The introduction of collaborative inquiry-based learning tasks has been demonstrated as a viable strategy for addressing issues in student diversity and engagement. One of the deliverables is a set of guidelines for a capacity to change the way that large courses are presented in universities. Innovative approaches to student learning and assessment in STEM courses can be implemented with initial resourcing and support. While this project has been implemented in a single institution, the next stage which has been initiated is to translate this initiative into other tertiary institutions and disciplinary contexts through existing networks. The secondary sector is also regarded as a potential stakeholder and so options will be explored to integrate the project resources/activities into this context.
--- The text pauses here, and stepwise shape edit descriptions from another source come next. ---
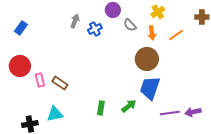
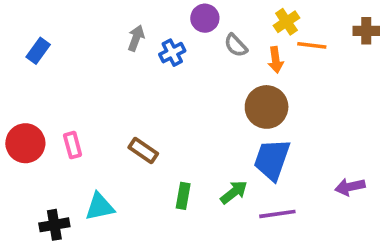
orange line: (176, 35) -> (312, 45), moved, turned 42
red circle: (20, 66) -> (25, 143), moved
brown rectangle: (60, 83) -> (143, 150), moved
purple arrow: (193, 112) -> (350, 187), moved
purple line: (170, 113) -> (277, 214), moved

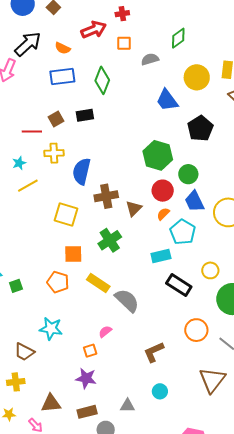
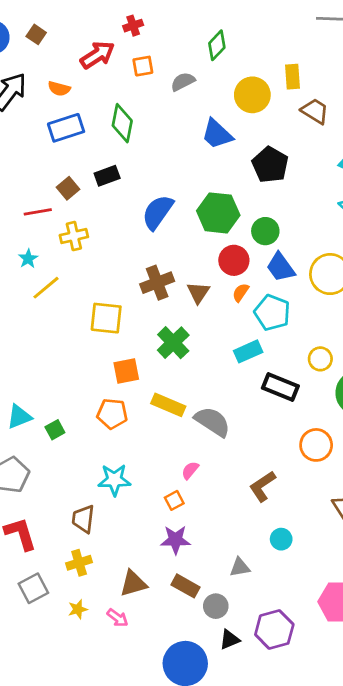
blue semicircle: (82, 171) -> (158, 212), moved, turned 32
brown trapezoid: (24, 352) -> (83, 519), turned 80
brown rectangle: (87, 412) -> (186, 586), turned 54

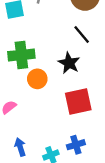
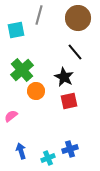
green cross: (21, 55) -> (22, 70), turned -35
red square: (78, 102) -> (69, 101), moved, size x0.7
TITLE: Cyber Peer-Led Team Learning at IUPUI, Purdue, and Florida International University: A Next Generation Learning Challenges Project
PRESENTERS: Nancy Millichap, Educause; Pratibha Nelson-Varma, Indiana University-Purdue University Indianapolis
The Next Generation Learning Challenges initiative of EDUCAUSE, with support from the Gates and Hewlett Foundations, is a collaborative, multi-year grant program aimed at dramatically increasing college readiness and completion through applied technology, especially for low-income and minority students, who face particular challenges in achieving their educational goals. Additional details about this initiative are found in the abstract for the 6:30 Monday breakout session featuring two other NGLC projects. In this session, conference participants will learn about the concepts and their realization to date from the principal investigators of the Wave I project Cyber Peer-Led Team Learning: Using Communications Technologies to Support Learning and Persistence.
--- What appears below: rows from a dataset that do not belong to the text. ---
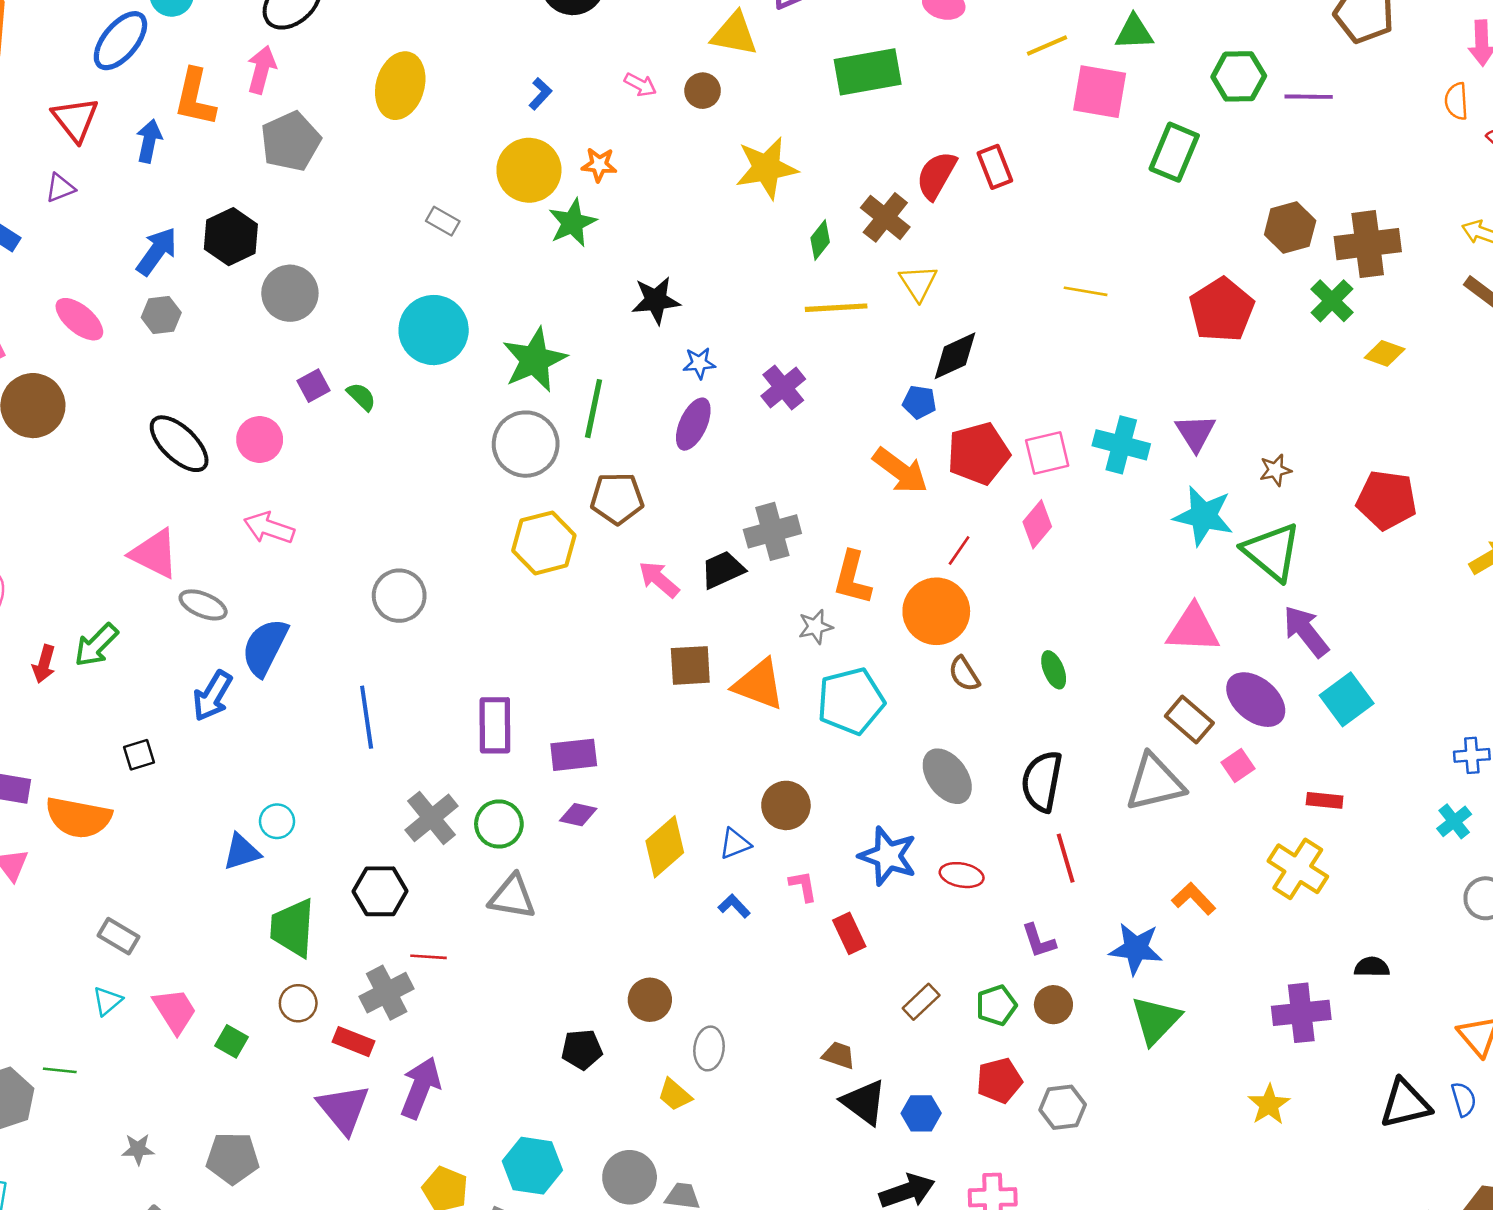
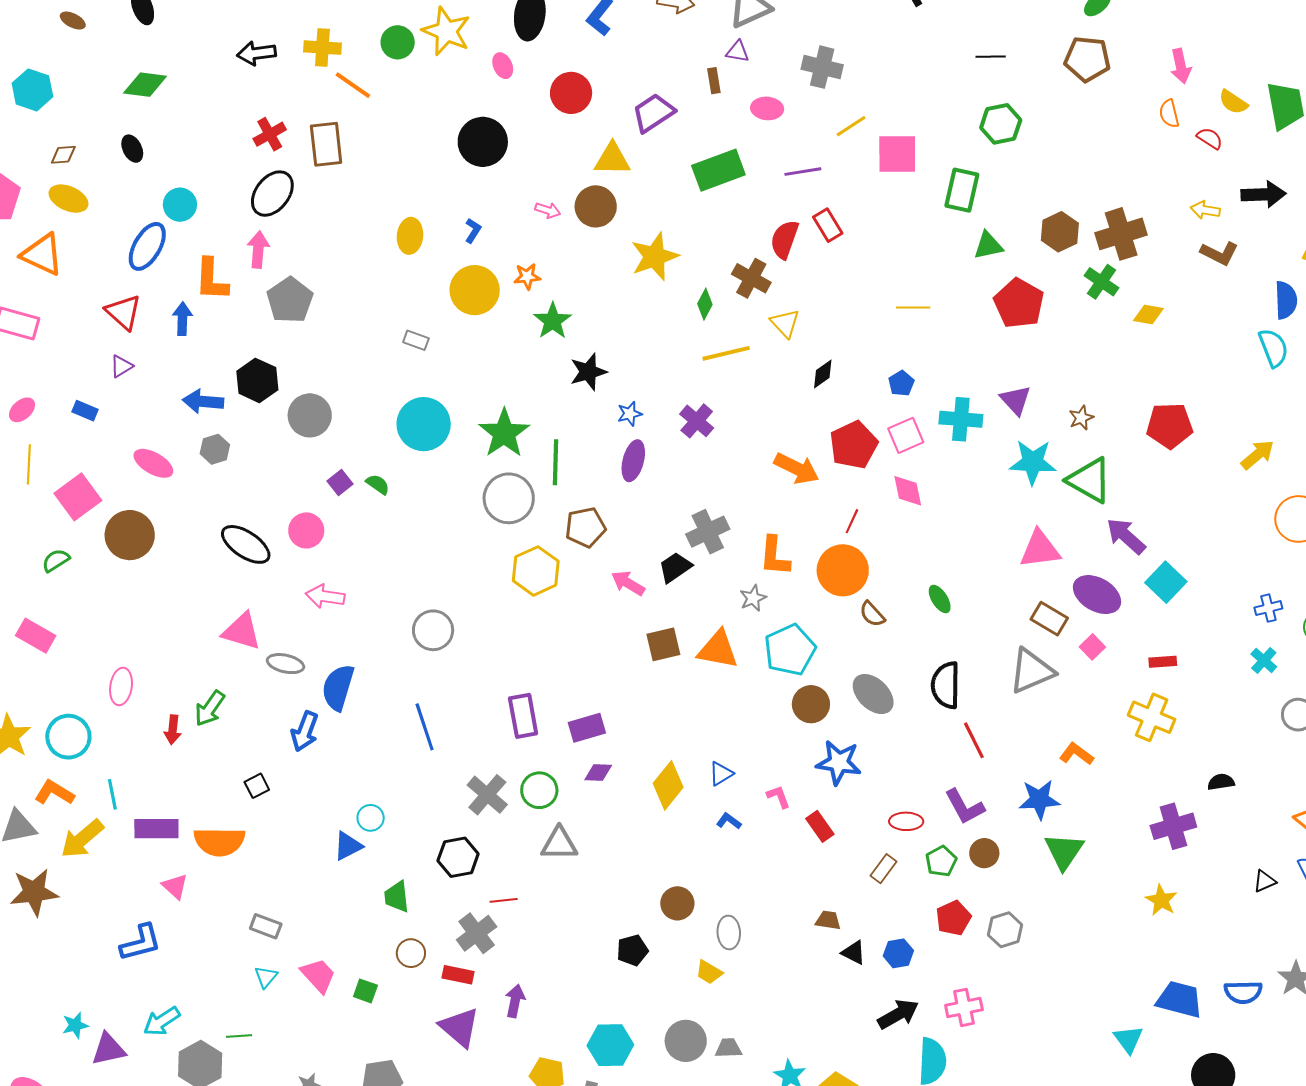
green triangle: (1134, 32) -> (988, 246), moved
yellow ellipse: (400, 86) -> (410, 236), moved, size x0.7
brown circle: (703, 91) -> (596, 206), size x1.5
purple line: (1309, 97) -> (803, 172), moved
green star: (572, 223) -> (553, 321), moved
blue arrow: (157, 251) -> (203, 401), turned -111
black diamond: (955, 356) -> (823, 374), size x0.7
blue pentagon: (919, 402) -> (901, 383), moved, turned -30
pink diamond: (1037, 524) -> (908, 491), turned -42
brown circle: (786, 805) -> (811, 704), moved
red ellipse: (962, 875) -> (906, 821), moved
green trapezoid: (293, 928) -> (397, 897), size x0.7
purple L-shape: (1039, 941) -> (965, 807), size x1.4
purple arrow: (420, 1088) -> (515, 1001), size x0.7
black triangle: (864, 1102) -> (854, 953), size x0.7
black triangle: (1405, 1104) -> (1265, 881), size x0.6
The project addresses blended learning. Indiana University-Purdue University Indianapolis (IUPUI), Purdue University, and Florida International University are participating as a consortium to test the transportability of Cyber Peer-Led Team Learning (cPLTL) developed at IUPUI. During its development, CPLTL was supported with funding from Academic Affairs and the National Science Foundation. The model has been studied at IUPUI and is showing positive impact on student learning in introductory chemistry. Purdue and Florida International Universities were selected as replication sites because they have the infrastructure and the interest necessary for introducing CPLTL into their introductory biology courses. Peer-Led Team Learning (PLTL), the face-to-face predecessor to CPLTL, has proven to be a high-impact pedagogy in the science, technology, engineering, and mathematics (STEM) disciplines. PLTL is a model of teaching that preserves the lecture and replaces recitation in science courses with a weekly two-hour session. During these interactive sessions (workshops), six to eight students work as a team to solve carefully constructed problems under the guidance of a peer leader.
An NGLC program officer will introduce the session and be available to address questions about the initiative as a whole.